Cross-server remote() jobs tend to fail in unglamorous ways: a backfill that quietly stalls because the receiver is under merge pressure, a transfer that exhausts memory from over-aggressive parallelism, or repeated All connection tries failed errors that turn out to be a port or timeout mismatch. Pulse monitors ClickHouse clusters and surfaces exactly these conditions — connection and timeout failures, part-count and merge backlogs building up during bulk loads, and memory pressure on insert paths — with concrete remediation guidance rather than raw metrics. When you are moving data between servers or federating queries across clusters, Pulse helps you see whether the bottleneck is the network, the receiver, or your settings, so a one-off migration doesn't turn into an outage.

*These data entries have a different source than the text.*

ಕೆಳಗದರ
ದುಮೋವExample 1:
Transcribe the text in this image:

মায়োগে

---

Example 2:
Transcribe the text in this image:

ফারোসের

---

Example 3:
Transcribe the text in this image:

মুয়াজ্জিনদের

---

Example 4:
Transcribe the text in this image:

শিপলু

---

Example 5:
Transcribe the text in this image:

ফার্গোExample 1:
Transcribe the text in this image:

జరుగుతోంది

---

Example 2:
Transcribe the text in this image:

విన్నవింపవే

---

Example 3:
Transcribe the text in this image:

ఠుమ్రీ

Frequently Asked Questions

Q: What is the difference between remote() and remoteSecure()?

They are the same function with different transport. remote() uses the plain native TCP protocol on default port 9000; remoteSecure() uses the native protocol over TLS on default port 9440. Use remoteSecure() whenever credentials or data travel over an untrusted network, and make sure the port matches the function.

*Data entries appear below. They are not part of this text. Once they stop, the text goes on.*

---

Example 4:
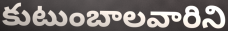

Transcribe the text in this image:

కుటుంబాలవారిని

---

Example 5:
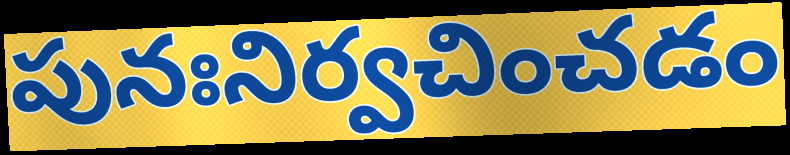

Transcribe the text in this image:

పునఃనిర్వచించడం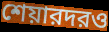
শেয়ারদরও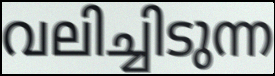
വലിച്ചിടുന്നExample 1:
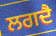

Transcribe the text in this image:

ਲਗਦੈ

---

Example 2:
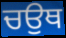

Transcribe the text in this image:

ਚਉਥ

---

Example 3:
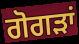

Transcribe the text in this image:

ਗੋਗੜਾਂ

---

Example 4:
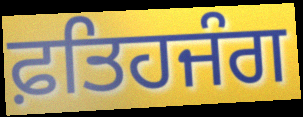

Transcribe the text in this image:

ਫ਼ਤਿਹਜੰਗ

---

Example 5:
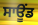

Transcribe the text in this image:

ਸਾਊਂਡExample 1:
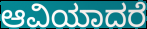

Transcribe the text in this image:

ಆವಿಯಾದರೆ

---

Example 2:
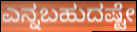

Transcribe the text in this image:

ಎನ್ನಬಹುದಷ್ಟೇ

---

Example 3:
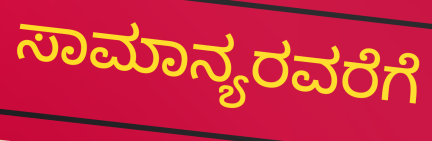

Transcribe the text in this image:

ಸಾಮಾನ್ಯರವರೆಗೆ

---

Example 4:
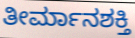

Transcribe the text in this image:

ತೀರ್ಮಾನಶಕ್ತಿ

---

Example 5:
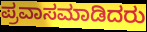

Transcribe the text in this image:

Q: When should I use remote() instead of a Distributed table?

Use remote() for one-off or infrequent operations — ad-hoc cross-cluster queries, debugging a remote node, or a bounded data move — especially when the two servers don't share a remote_servers configuration. For recurring production read/write fan-out, a Distributed table is better because it pools long-lived connections instead of reconnecting per request.

Q: How do I specify shards versus replicas in the address string?

Separate shard addresses with commas (the query fans out and merges across them) and separate replica addresses with a pipe | (ClickHouse uses the first healthy one). Glob patterns like chnode{1..3}:9000 and {a|b} expand to keep long lists compact.

Q: How much data can I move through remote()?

It comfortably handles up to a few hundred gigabytes. For larger volumes, slice the source by a WHERE condition on the partitioning key and load one slice per INSERT ... SELECT, which keeps memory bounded and makes the job resumable. Tune max_insert_threads and the min_insert_block_size_* settings to trade memory for throughput.

Q: Why do I get "All connection tries failed"?

Most often you pointed remote() at a secure port (9440) — switch to remoteSecure() — or the link is slower than the failover connect timeout. Raise connect_timeout_with_failover_ms / connect_timeout_with_failover_secure_ms for cross-region connections. If the address is a hostname, confirm it resolves on the initiating server; see Cannot Resolve Host in Replication.

Q: Can remote() query multiple independent clusters at once?

Yes. Because addresses are explicit in the query, remote()/remoteSecure() can reach servers that share no common configuration. A common pattern is to create local table references with AS remoteSecure(...) for each cluster and combine them with a Merge table engine to query all of them as one. When the clusters are configured in remote_servers, use cluster('{cluster}', db.table) with macro substitution instead.